Strange delays (Analyzer 24MHz, 8ch + Logic 2 v2.3.55)

Hi,

I want to make an arduino pro mini 16MHz based “emulator”, which requires responses within 15usec from the trigger. I had several measurements and I was really mad about it. Anything I tried I got ~11.5usec delay from the trigger to the first command in the top prio interrupt. Then I disabled all interrupts and I made the rising edge detection and the response form the main program. The same. I had disassembled the code. Everthing was OK, nothing justified the ~11.5usec delay. Simply there was nothing between the “while” and the first command of the response.

I use a Saleae Logic Analyzer 24MHz-8ch with Logic 2 v2.3.55.

Now I tried to change the input and output pin on arduino. Then start Logic 2, triggering rising edge of input pin. Now ~8usec delay.


Some hint: the during the while cycle in which I wait for the rising edge I create a square wave (125ns On, 375ns OFF). After getting the rising edge double on and double off (250ns, 250ns) and 3 time on-off (125ns, 125ns)

During this measurement ch1 was the input and ch2 the output, trigger was ch1 rising.

Then I switched the measuring channels and the trigger.


As you can see, now everything is prefect. After rising edge of input, the on-off cycle ran, exited the while cycle, double on, double off, 3x on-off.

Counter-test again. Input ch1, output ch2, trigger ch1 rising. The same delay again.

I made a “counter counter-test”, I switched the measuring wires.
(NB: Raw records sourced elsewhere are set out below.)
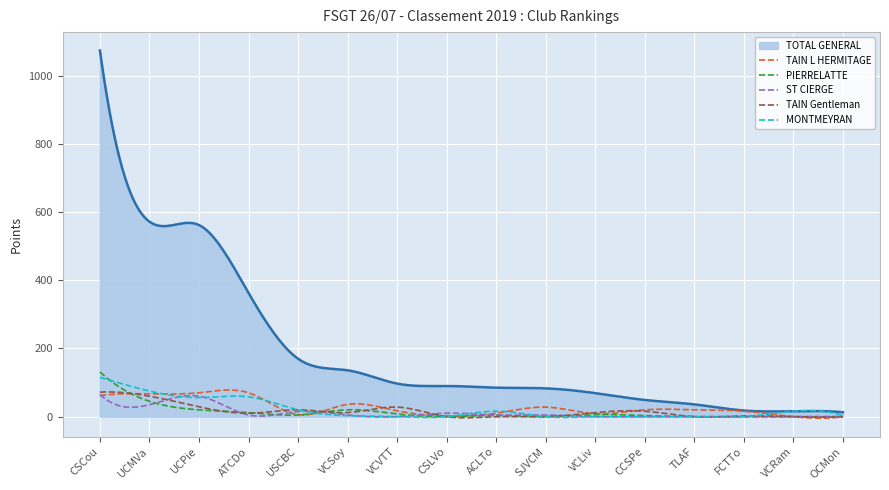

Which series has the largest range (max minus min)?

TOTAL GENERAL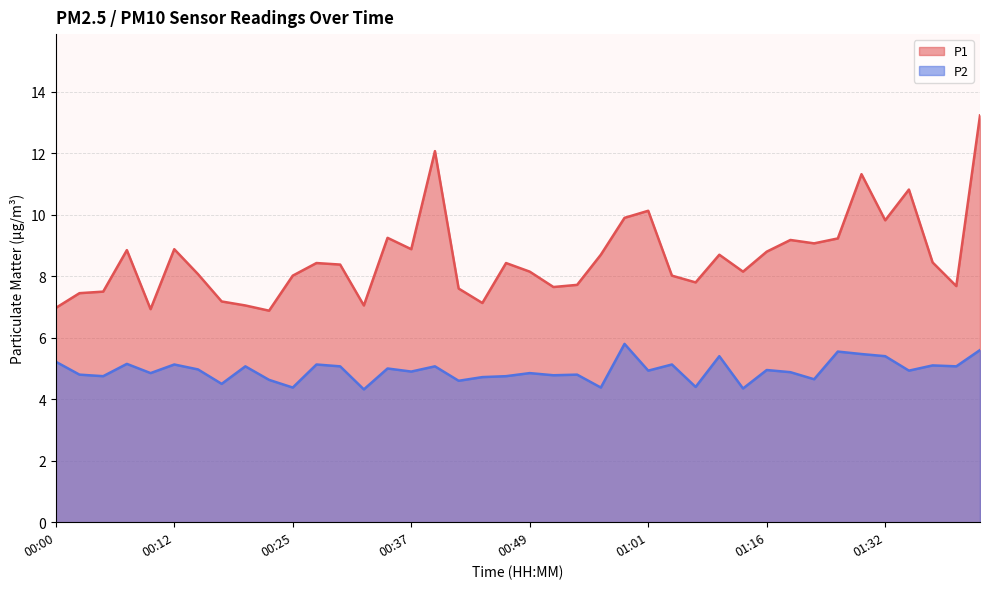

What is the label of the 19th point from the left?

00:44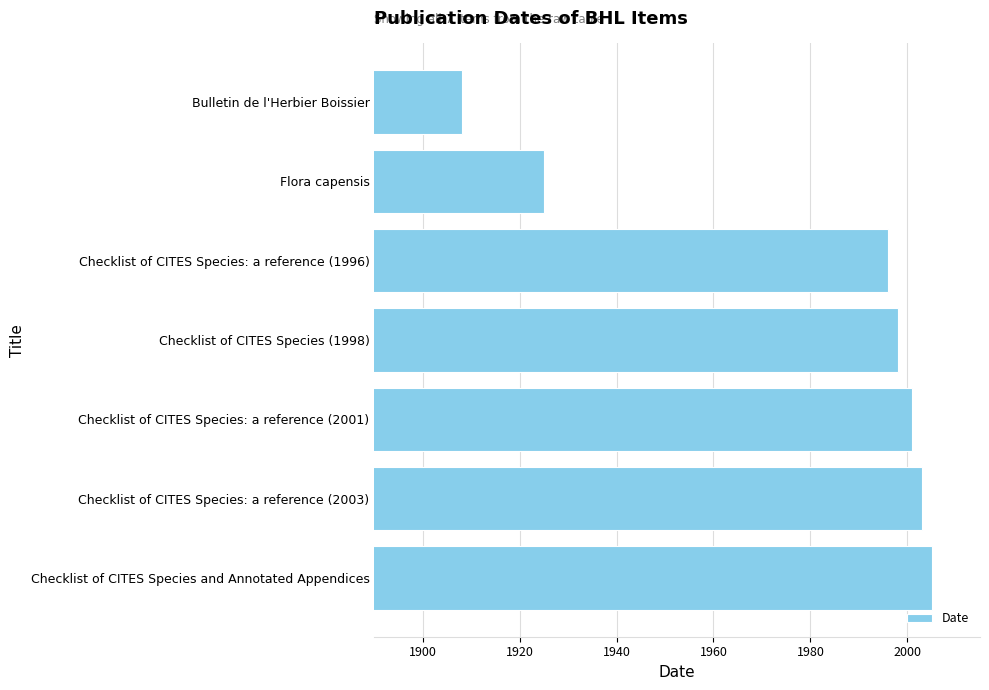

What is the ratio of the value at Flora capensis to the value at Bulletin de l'Herbier Boissier?

1.0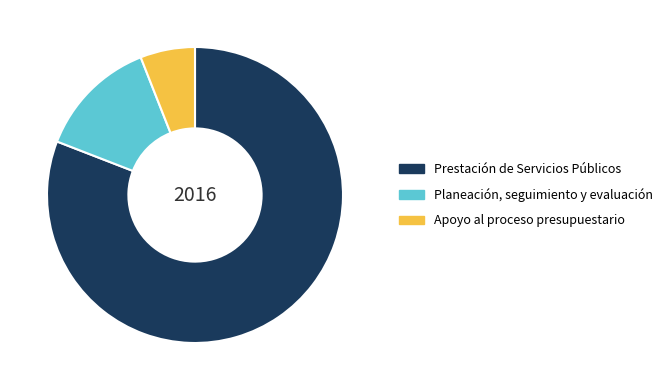

Combined, do Apoyo al proceso presupuestario and Planeación, seguimiento y evaluación account for over 50%?

No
The wires are perfect. The delay occurs when input and trigger is on ch1.

Can someone explain it?

Is it Saleae Analyzer fault or Logic 2 v2.3.55 bug? (I barely think that the arduino can do such strange things as it looked like the edge detection delayed 11,5usec)

@mernok1 This is definitely strange. I can’t say I know what’s going on here unfortunately. How exactly are you changing the input and output pin on the Arduino? Are you doing it in code without swapping the Logic wires? Or are you swapping the Logic wires without changing the code?

  • If you are changing the code, the delay is likely caused by the Arduino
  • If you are physically swapping the wires and not changing your code, then it does seem to point to some kind of input impedance variation in your Logic (still doesn’t quite make sense how that would case a digital response delay though, but it seems to be the most prime suspect). It’s hard to believe it would be coincidence if you kept swapping the wires back and forth and noticed a consistency in delay timings.

Also, which exact Saleae Logic model do you own? You can refer to the photos below. We have a few 8 channel devices and I’d like to know your exact model number:

hi,

sorry for the late answer. I only swapped physically the wires, every other thing remained the same.

And what a shame. :man_facepalming: Based on your identification guide I discovered that my product (it was a gift…) is a chinese copy. (looks like this: Saleae Logic Analyzer Knockoff Hacking | Hackaday )

I am really sorry for disturbing you with chinese crap. :zipper_mouth_face:

@mernok1 Ah I see - that might explain it. Apologies we’re unable to help debug that for you.